**EXERCISE PROMPT:**
Can you render every line of text from all the items as a Markdown table with two columns, Row for the row number and Line for the text, skipping blank lines and leaving the pictures out?

Collected data:
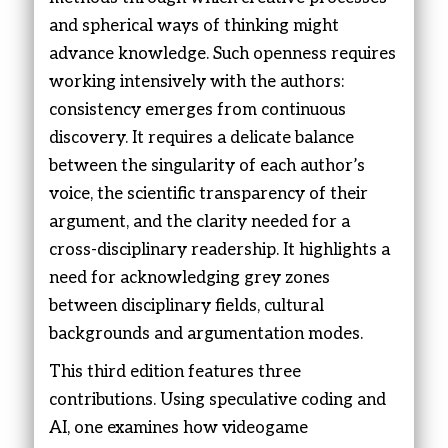
and spherical ways of thinking might
advance knowledge. Such openness requires
working intensively with the authors:
consistency emerges from continuous
discovery. It requires a delicate balance
between the singularity of each author’s
voice, the scientific transparency of their
argument, and the clarity needed for a
cross-disciplinary readership. It highlights a
need for acknowledging grey zones
between disciplinary fields, cultural
backgrounds and argumentation modes.
This third edition features three
contributions. Using speculative coding and
AI, one examines how videogame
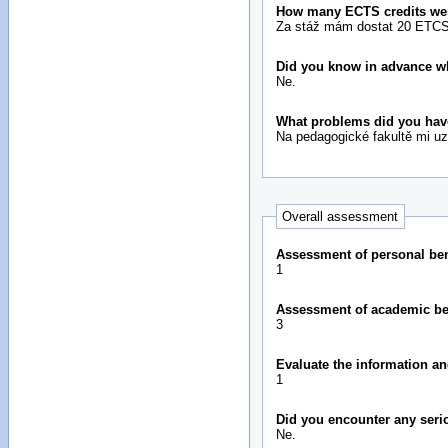
How many ECTS credits we
Za stáž mám dostat 20 ETCS 
Did you know in advance wh
Ne.
What problems did you hav
Na pedagogické fakultě mi uz
Overall assessment
Assessment of personal bene
1
Assessment of academic bene
3
Evaluate the information an
1
Did you encounter any seri
Ne.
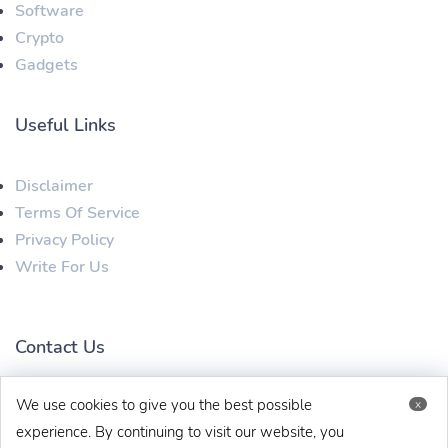
Software
Crypto
Gadgets
Useful Links
Disclaimer
Terms Of Service
Privacy Policy
Write For Us
Contact Us
We use cookies to give you the best possible
x
techbehinditarticles@gmail.com
+91 8383993831
experience. By continuing to visit our website, you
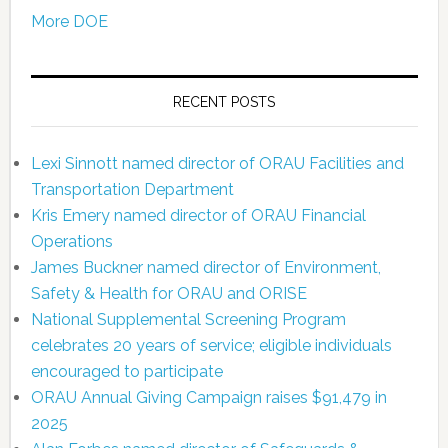
More DOE
RECENT POSTS
Lexi Sinnott named director of ORAU Facilities and
Transportation Department
Kris Emery named director of ORAU Financial
Operations
James Buckner named director of Environment,
Safety & Health for ORAU and ORISE
National Supplemental Screening Program
celebrates 20 years of service; eligible individuals
encouraged to participate
ORAU Annual Giving Campaign raises $91,479 in
2025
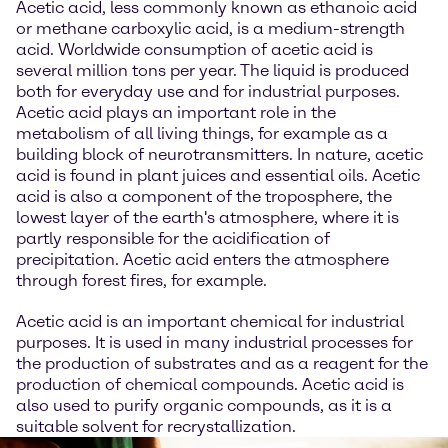
Acetic acid, less commonly known as ethanoic acid
or methane carboxylic acid, is a medium-strength
acid. Worldwide consumption of acetic acid is
several million tons per year. The liquid is produced
both for everyday use and for industrial purposes.
Acetic acid plays an important role in the
metabolism of all living things, for example as a
building block of neurotransmitters. In nature, acetic
acid is found in plant juices and essential oils. Acetic
acid is also a component of the troposphere, the
lowest layer of the earth's atmosphere, where it is
partly responsible for the acidification of
precipitation. Acetic acid enters the atmosphere
through forest fires, for example.
Acetic acid is an important chemical for industrial
purposes. It is used in many industrial processes for
the production of substrates and as a reagent for the
production of chemical compounds. Acetic acid is
also used to purify organic compounds, as it is a
suitable solvent for recrystallization.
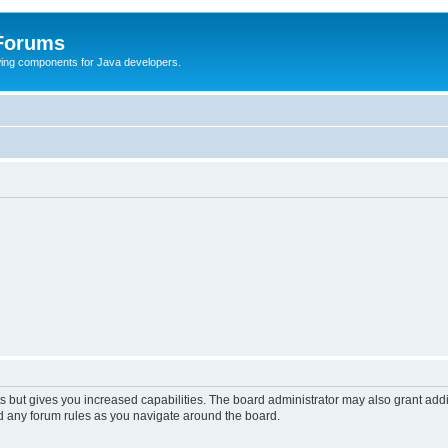
 Forums
Swing components for Java developers.
s but gives you increased capabilities. The board administrator may also grant add
ad any forum rules as you navigate around the board.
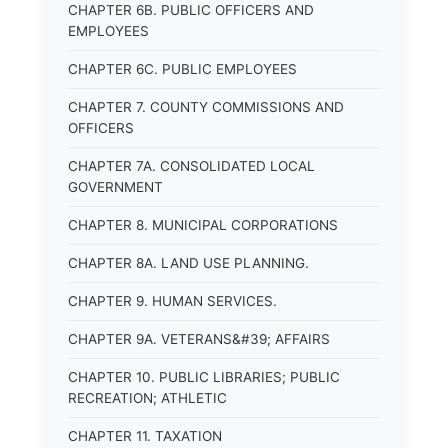
CHAPTER 6B. PUBLIC OFFICERS AND
EMPLOYEES
CHAPTER 6C. PUBLIC EMPLOYEES
CHAPTER 7. COUNTY COMMISSIONS AND
OFFICERS
CHAPTER 7A. CONSOLIDATED LOCAL
GOVERNMENT
CHAPTER 8. MUNICIPAL CORPORATIONS
CHAPTER 8A. LAND USE PLANNING.
CHAPTER 9. HUMAN SERVICES.
CHAPTER 9A. VETERANS&#39; AFFAIRS
CHAPTER 10. PUBLIC LIBRARIES; PUBLIC
RECREATION; ATHLETIC
CHAPTER 11. TAXATION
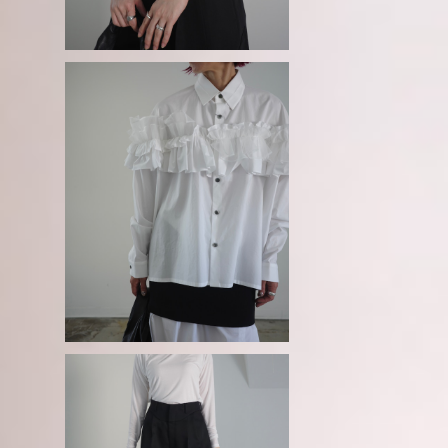
SOLD OUT
e
GURTWEIN / Organic cotton po
plin ruffled boxy blouse
¥56,100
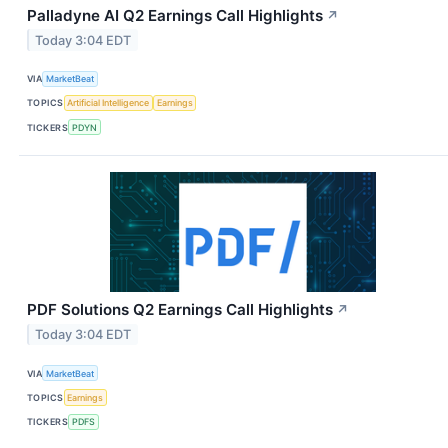
Palladyne AI Q2 Earnings Call Highlights
↗
Today 3:04 EDT
VIA
MarketBeat
TOPICS
Artificial Intelligence
Earnings
TICKERS
PDYN
PDF Solutions Q2 Earnings Call Highlights
↗
Today 3:04 EDT
VIA
MarketBeat
TOPICS
Earnings
TICKERS
PDFS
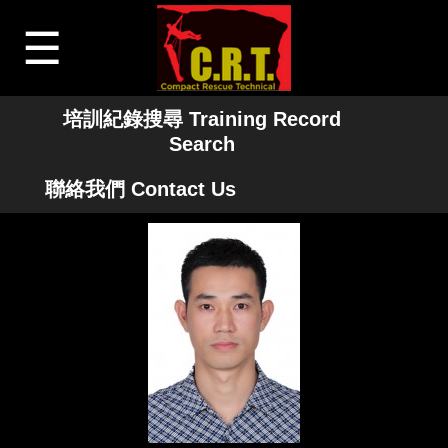
☰
培訓紀錄搜尋 Training Record
Search
聯絡我們 Contact Us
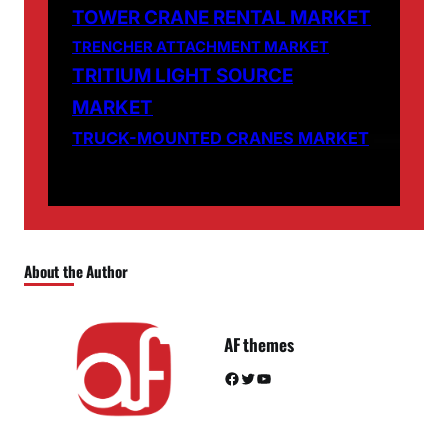
TOWER CRANE RENTAL MARKET
TRENCHER ATTACHMENT MARKET
TRITIUM LIGHT SOURCE
MARKET
TRUCK-MOUNTED CRANES MARKET
About the Author
AF themes
Facebook
Twitter
YouTube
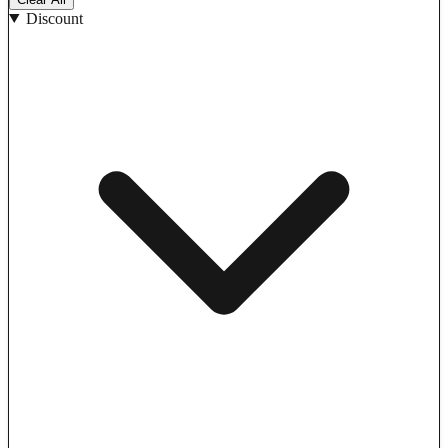
Discount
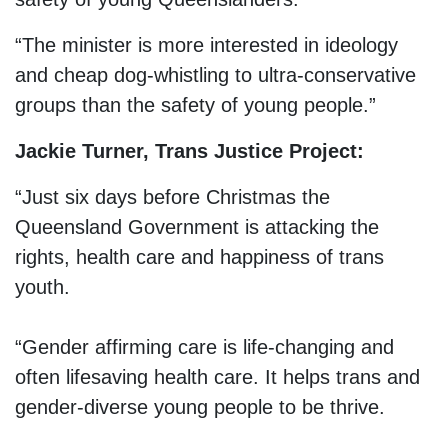
“The minister is more interested in ideology
and cheap dog-whistling to ultra-conservative
groups than the safety of young people.”
Jackie Turner, Trans Justice Project:
“Just six days before Christmas the
Queensland Government is attacking the
rights, health care and happiness of trans
youth.
“Gender affirming care is life-changing and
often lifesaving health care. It helps trans and
gender-diverse young people to be thrive.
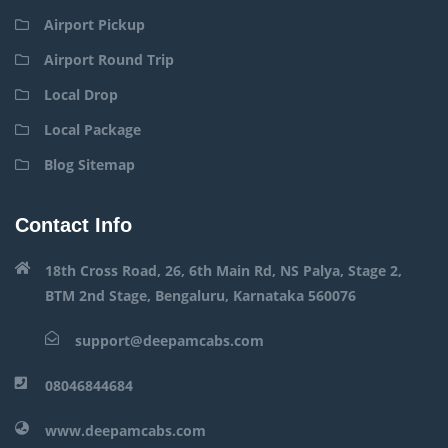
Airport Pickup
Airport Round Trip
Local Drop
Local Package
Blog Sitemap
Contact Info
18th Cross Road, 26, 6th Main Rd, NS Palya, Stage 2,
BTM 2nd Stage, Bengaluru, Karnataka 560076
support@deepamcabs.com
08046844684
www.deepamcabs.com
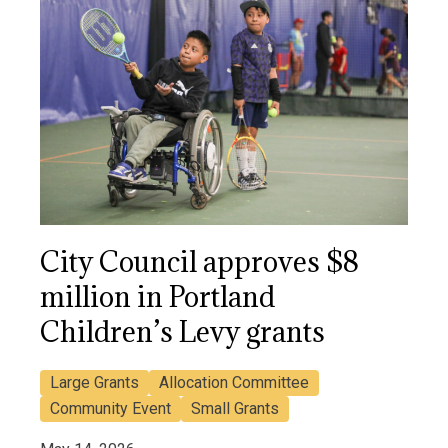
City Council approves $8
million in Portland
Children’s Levy grants
Large Grants
Allocation Committee
Community Event
Small Grants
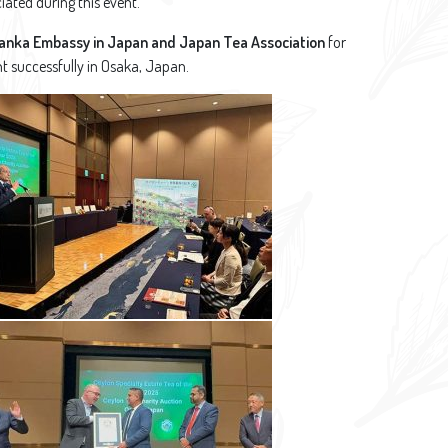
iated during this event.
Lanka Embassy in Japan and Japan Tea Association
for
nt successfully in Osaka, Japan.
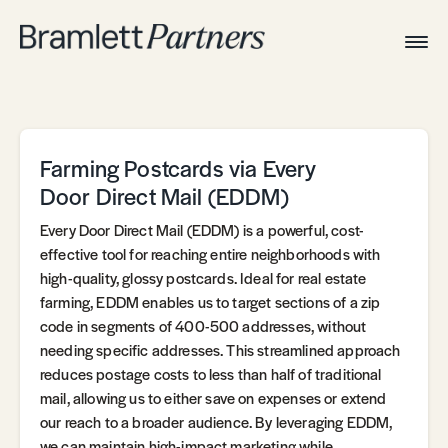
Togg
Navig
Home
Associates
Technical
Farming Postcards via Every
Door Direct Mail (EDDM)
Every Door Direct Mail (EDDM) is a powerful, cost-
effective tool for reaching entire neighborhoods with
high-quality, glossy postcards. Ideal for real estate
farming, EDDM enables us to target sections of a zip
code in segments of 400-500 addresses, without
needing specific addresses. This streamlined approach
reduces postage costs to less than half of traditional
mail, allowing us to either save on expenses or extend
our reach to a broader audience. By leveraging EDDM,
we can maintain high-impact marketing while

**EXPECTED ANSWER:**
| Row | Line |
|---|---|
| 1 | and spherical ways of thinking might |
| 2 | advance knowledge. Such openness requires |
| 3 | working intensively with the authors: |
| 4 | consistency emerges from continuous |
| 5 | discovery. It requires a delicate balance |
| 6 | between the singularity of each author’s |
| 7 | voice, the scientific transparency of their |
| 8 | argument, and the clarity needed for a |
| 9 | cross-disciplinary readership. It highlights a |
| 10 | need for acknowledging grey zones |
| 11 | between disciplinary fields, cultural |
| 12 | backgrounds and argumentation modes. |
| 13 | This third edition features three |
| 14 | contributions. Using speculative coding and |
| 15 | AI, one examines how videogame |
| 16 | How many ECTS credits we |
| 17 | Za stáž mám dostat 20 ETCS  |
| 18 | Did you know in advance wh |
| 19 | Ne. |
| 20 | What problems did you hav |
| 21 | Na pedagogické fakultě mi uz |
| 22 | Overall assessment |
| 23 | Assessment of personal bene |
| 24 | 1 |
| 25 | Assessment of academic bene |
| 26 | 3 |
| 27 | Evaluate the information an |
| 28 | 1 |
| 29 | Did you encounter any seri |
| 30 | Ne. |
| 31 | Software |
| 32 | Crypto |
| 33 | Gadgets |
| 34 | Useful Links |
| 35 | Disclaimer |
| 36 | Terms Of Service |
| 37 | Privacy Policy |
| 38 | Write For Us |
| 39 | Contact Us |
| 40 | We use cookies to give you the best possible |
| 41 | x |
| 42 | techbehinditarticles@gmail.com |
| 43 | +91 8383993831 |
| 44 | experience. By continuing to visit our website, you |
| 45 | More DOE |
| 46 | RECENT POSTS |
| 47 | Lexi Sinnott named director of ORAU Facilities and |
| 48 | Transportation Department |
| 49 | Kris Emery named director of ORAU Financial |
| 50 | Operations |
| 51 | James Buckner named director of Environment, |
| 52 | Safety & Health for ORAU and ORISE |
| 53 | National Supplemental Screening Program |
| 54 | celebrates 20 years of service; eligible individuals |
| 55 | encouraged to participate |
| 56 | ORAU Annual Giving Campaign raises $91,479 in |
| 57 | 2025 |
| 58 | Acetic acid, less commonly known as ethanoic acid |
| 59 | or methane carboxylic acid, is a medium-strength |
| 60 | acid. Worldwide consumption of acetic acid is |
| 61 | several million tons per year. The liquid is produced |
| 62 | both for everyday use and for industrial purposes. |
| 63 | Acetic acid plays an important role in the |
| 64 | metabolism of all living things, for example as a |
| 65 | building block of neurotransmitters. In nature, acetic |
| 66 | acid is found in plant juices and essential oils. Acetic |
| 67 | acid is also a component of the troposphere, the |
| 68 | lowest layer of the earth's atmosphere, where it is |
| 69 | partly responsible for the acidification of |
| 70 | precipitation. Acetic acid enters the atmosphere |
| 71 | through forest fires, for example. |
| 72 | Acetic acid is an important chemical for industrial |
| 73 | purposes. It is used in many industrial processes for |
| 74 | the production of substrates and as a reagent for the |
| 75 | production of chemical compounds. Acetic acid is |
| 76 | also used to purify organic compounds, as it is a |
| 77 | suitable solvent for recrystallization. |
| 78 |  Forums |
| 79 | Swing components for Java developers. |
| 80 | s but gives you increased capabilities. The board administrator may also grant add |
| 81 | ad any forum rules as you navigate around the board. |
| 82 | CHAPTER 6B. PUBLIC OFFICERS AND |
| 83 | EMPLOYEES |
| 84 | CHAPTER 6C. PUBLIC EMPLOYEES |
| 85 | CHAPTER 7. COUNTY COMMISSIONS AND |
| 86 | OFFICERS |
| 87 | CHAPTER 7A. CONSOLIDATED LOCAL |
| 88 | GOVERNMENT |
| 89 | CHAPTER 8. MUNICIPAL CORPORATIONS |
| 90 | CHAPTER 8A. LAND USE PLANNING. |
| 91 | CHAPTER 9. HUMAN SERVICES. |
| 92 | CHAPTER 9A. VETERANS&#39; AFFAIRS |
| 93 | CHAPTER 10. PUBLIC LIBRARIES; PUBLIC |
| 94 | RECREATION; ATHLETIC |
| 95 | CHAPTER 11. TAXATION |
| 96 | SOLD OUT |
| 97 | e |
| 98 | GURTWEIN / Organic cotton po |
| 99 | plin ruffled boxy blouse |
| 100 | ¥56,100 |
| 101 | Palladyne AI Q2 Earnings Call Highlights |
| 102 | ↗ |
| 103 | Today 3:04 EDT |
| 104 | VIA |
| 105 | MarketBeat |
| 106 | TOPICS |
| 107 | Artificial Intelligence |
| 108 | Earnings |
| 109 | TICKERS |
| 110 | PDYN |
| 111 | PDF Solutions Q2 Earnings Call Highlights |
| 112 | ↗ |
| 113 | Today 3:04 EDT |
| 114 | VIA |
| 115 | MarketBeat |
| 116 | TOPICS |
| 117 | Earnings |
| 118 | TICKERS |
| 119 | PDFS |
| 120 | ☰ |
| 121 | 培訓紀錄搜尋 Training Record |
| 122 | Search |
| 123 | 聯絡我們 Contact Us |
| 124 | TOWER CRANE RENTAL MARKET |
| 125 | TRENCHER ATTACHMENT MARKET |
| 126 | TRITIUM LIGHT SOURCE |
| 127 | MARKET |
| 128 | TRUCK-MOUNTED CRANES MARKET |
| 129 | About the Author |
| 130 | AF themes |
| 131 | Facebook |
| 132 | Twitter |
| 133 | YouTube |
| 134 | Discount |
| 135 | “The minister is more interested in ideology |
| 136 | and cheap dog-whistling to ultra-conservative |
| 137 | groups than the safety of young people.” |
| 138 | Jackie Turner, Trans Justice Project: |
| 139 | “Just six days before Christmas the |
| 140 | Queensland Government is attacking the |
| 141 | rights, health care and happiness of trans |
| 142 | youth. |
| 143 | “Gender affirming care is life-changing and |
| 144 | often lifesaving health care. It helps trans and |
| 145 | gender-diverse young people to be thrive. |
| 146 | Airport Pickup |
| 147 | Airport Round Trip |
| 148 | Local Drop |
| 149 | Local Package |
| 150 | Blog Sitemap |
| 151 | Contact Info |
| 152 | 18th Cross Road, 26, 6th Main Rd, NS Palya, Stage 2, |
| 153 | BTM 2nd Stage, Bengaluru, Karnataka 560076 |
| 154 | support@deepamcabs.com |
| 155 | 08046844684 |
| 156 | www.deepamcabs.com |
| 157 | City Council approves $8 |
| 158 | million in Portland |
| 159 | Children’s Levy grants |
| 160 | Large Grants |
| 161 | Allocation Committee |
| 162 | Community Event |
| 163 | Small Grants |
| 164 | iated during this event. |
| 165 | Lanka Embassy in Japan and Japan Tea Association |
| 166 | for |
| 167 | nt successfully in Osaka, Japan. |
| 168 | Togg |
| 169 | Navig |
| 170 | Home |
| 171 | Associates |
| 172 | Technical |
| 173 | Farming Postcards via Every |
| 174 | Door Direct Mail (EDDM) |
| 175 | Every Door Direct Mail (EDDM) is a powerful, cost- |
| 176 | effective tool for reaching entire neighborhoods with |
| 177 | high-quality, glossy postcards. Ideal for real estate |
| 178 | farming, EDDM enables us to target sections of a zip |
| 179 | code in segments of 400-500 addresses, without |
| 180 | needing specific addresses. This streamlined approach |
| 181 | reduces postage costs to less than half of traditional |
| 182 | mail, allowing us to either save on expenses or extend |
| 183 | our reach to a broader audience. By leveraging EDDM, |
| 184 | we can maintain high-impact marketing while |